I do not think that there's much of a desensitization effect at work here. I think that the shooters are mostly aware of what they're doing and the implications of such. That's why they tend to kill themselves after they're done shooting others.
Nequam said:
Very few kids are obviously going to be killers when they're little, but if we get a significantly larger percentage the help, training and medication they need at earlier ages, events like this will not be happening that often. There'll be less of other kinds of problems too.
Filing cabinet? We've got computer databases these days. I'm generally against the increasing surveillance of people, but having gun background checks hook into current lists of those diagnosed with and undergoing or have undergone treatment for mental illnesses is a great idea. There could be a "Do Not Sell" list and a "Sell Only With Long Waiting Period/Proof of Treatment" list.
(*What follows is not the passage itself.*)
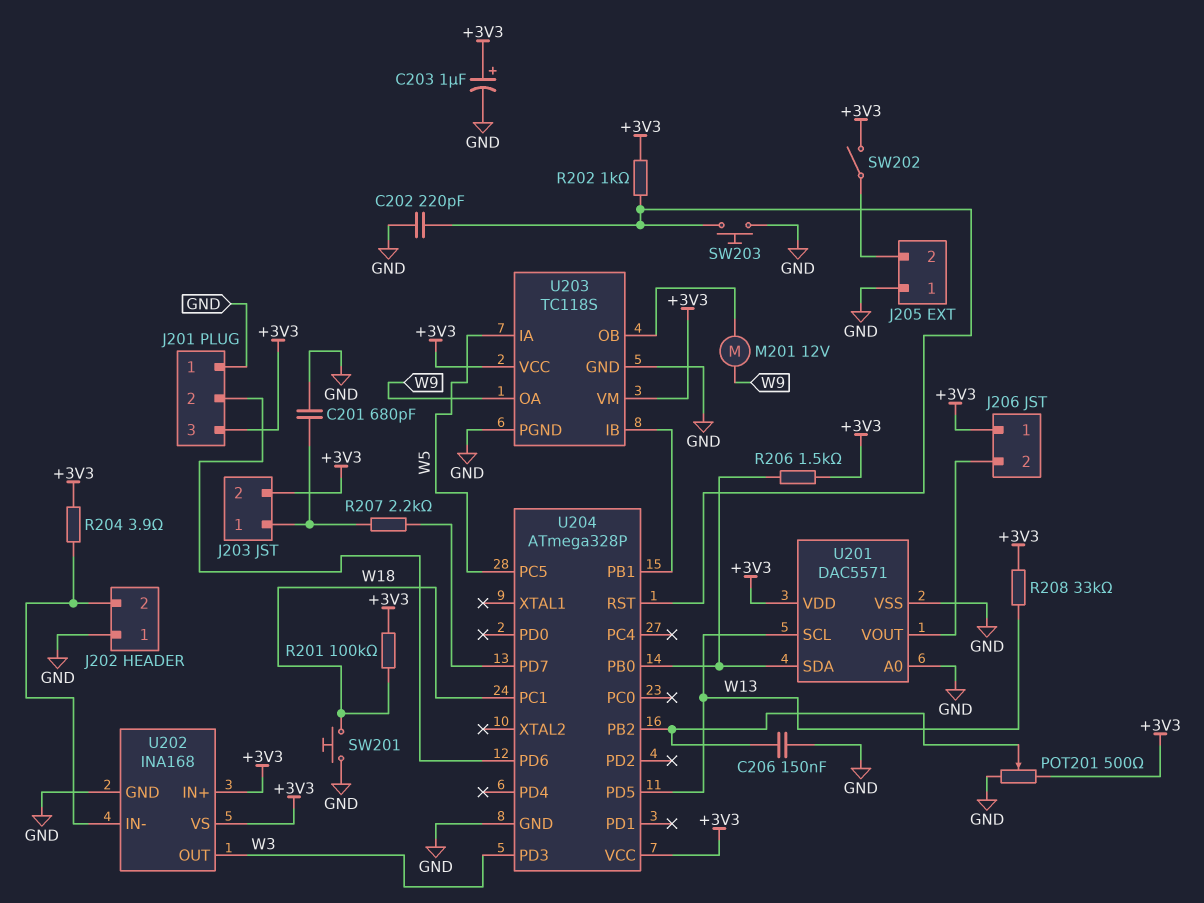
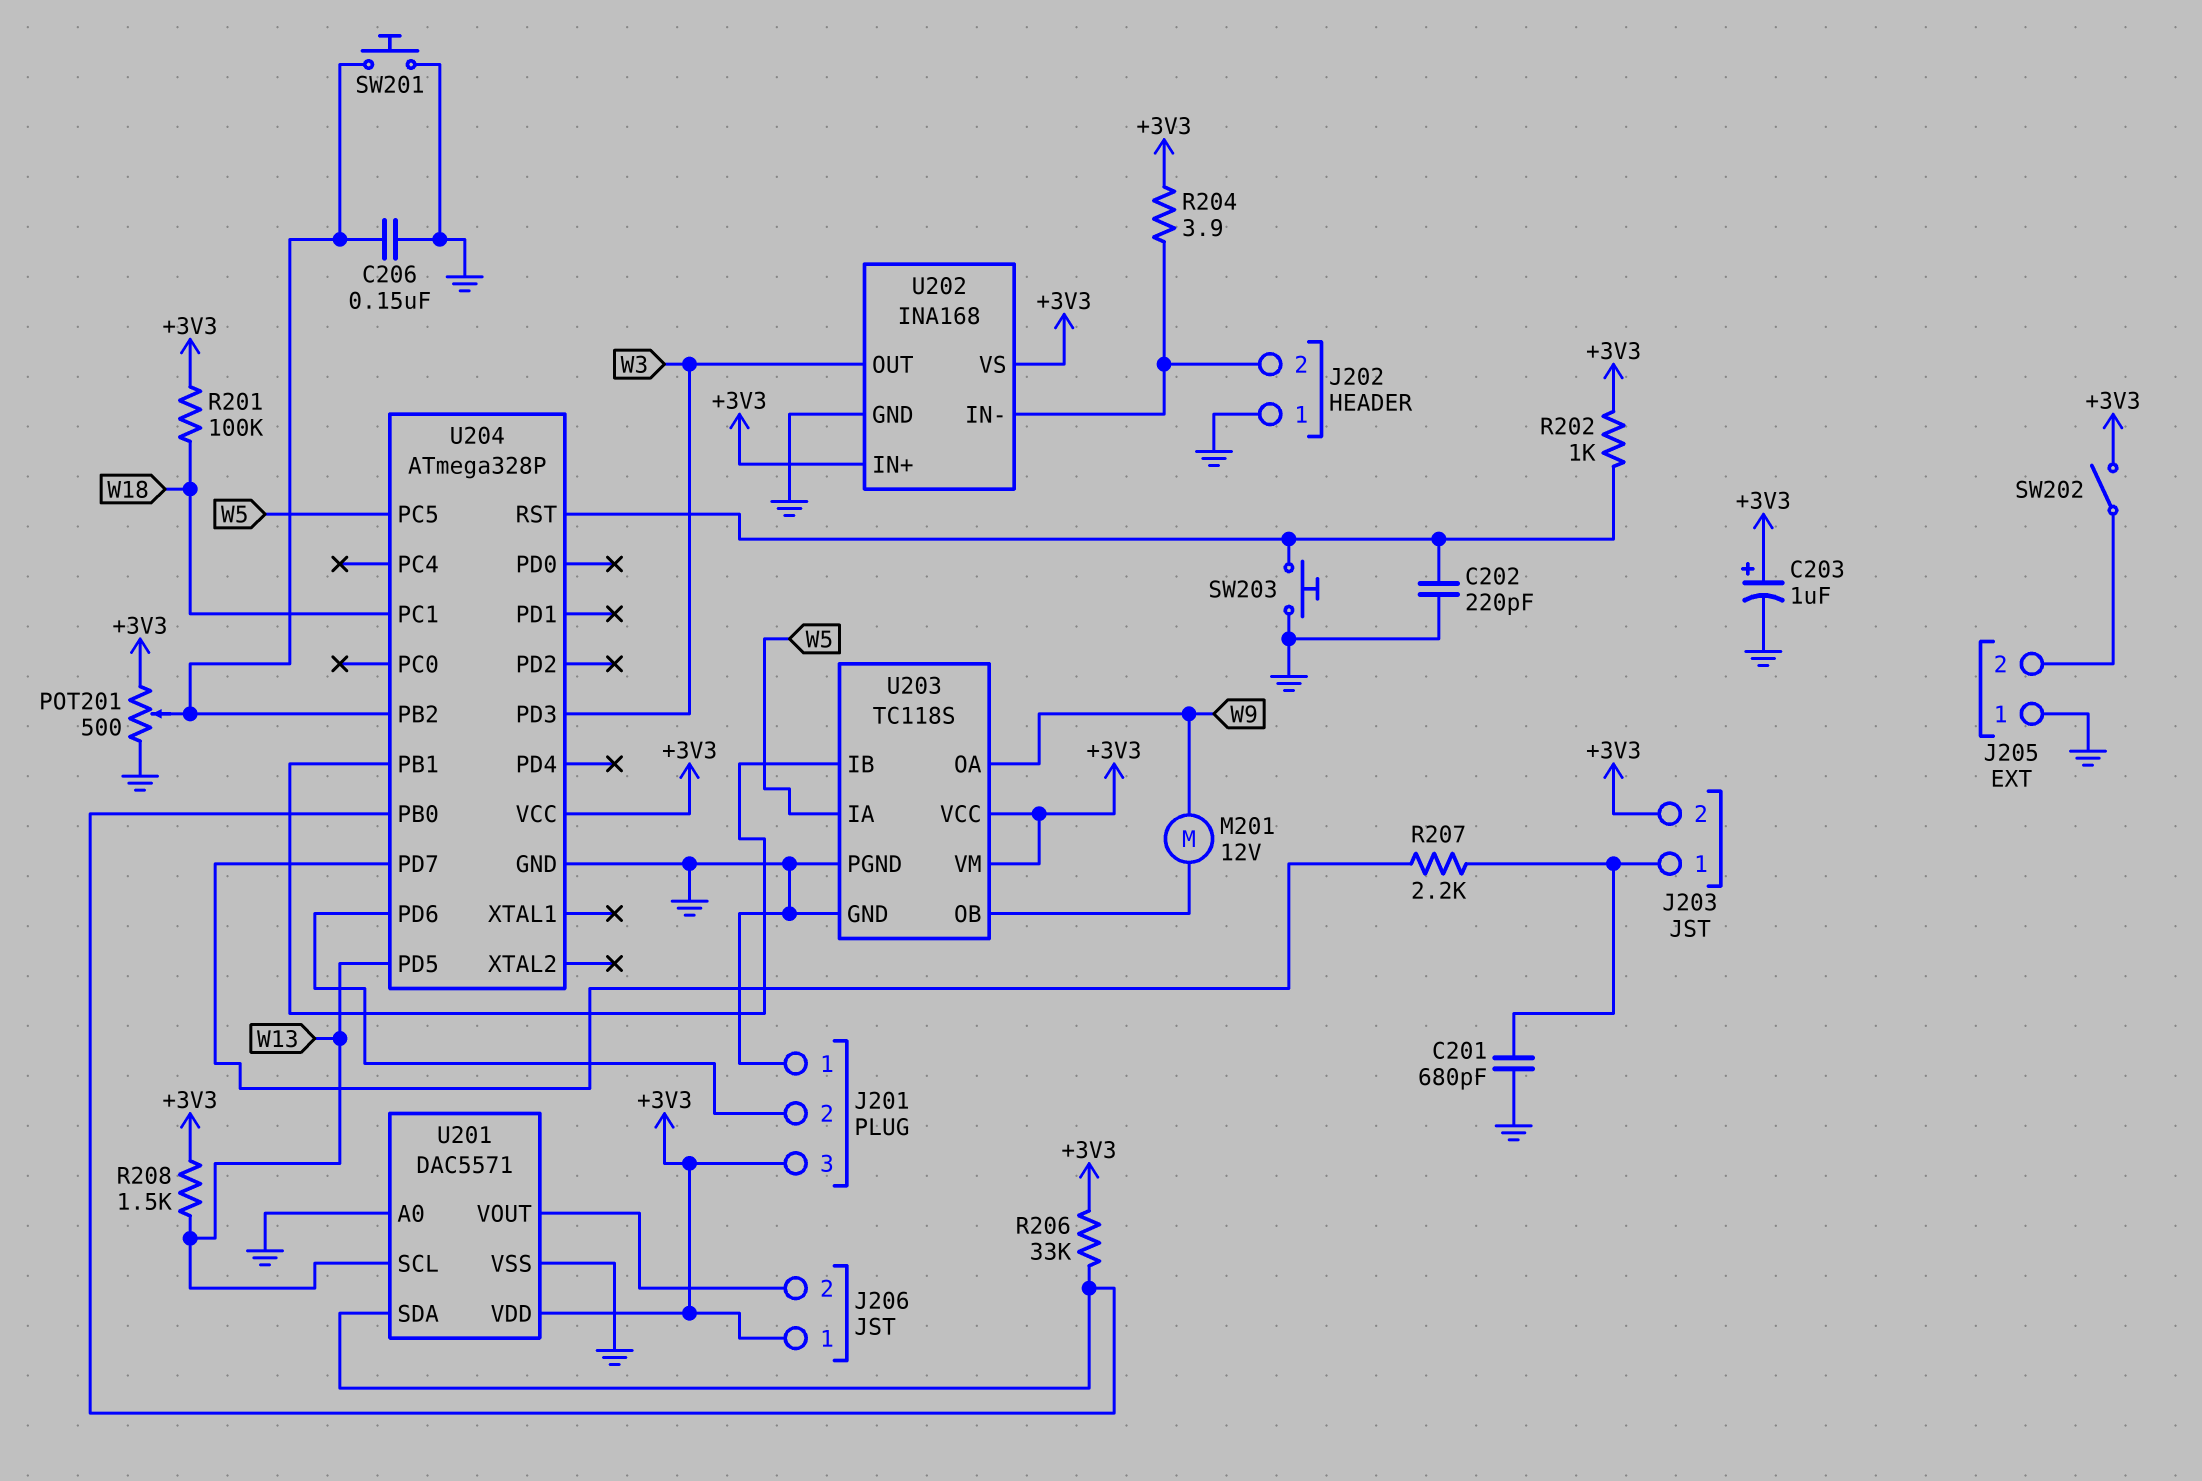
R206: 1.5k (+3V3, U201/SDA) -> 33k (+3V3, U201/SDA)
R208: 33k (+3V3, W13) -> 1.5k (+3V3, W13)
SW201: button (GND, W18) -> button (GND, U204/PB2)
It's not going to catch everybody, but it should cut down on these occurrences. The last couple of school shootings have been committed by adults. This last one, the shooter had a gun license and two guns for a while, then went and bought two more guns a week before the shooting. There's not a whole lot we can do about something like that, but try to catch those with these problems along with everybody else with problems while they're young.
Like Skywalker said, there's a tendency to just plop the kid on some drugs and leave it at that. Coping skills and actually teaching people how to proactively deal with stress, their emotions and their lives are harder to teach and thus not used as often.
"Kazmierczak spent more than a year at a Chicago psychiatric treatment center called Thresholds-Mary Hill House in the late 1990s, former house manager Louise Gbadamashi told the Associated Press. She said his parents placed him after high school because he had become "unruly" at home. She also said he used to cut himself for attention."
When the symptom of a problem goes away, people assume that the problem itself has gone away.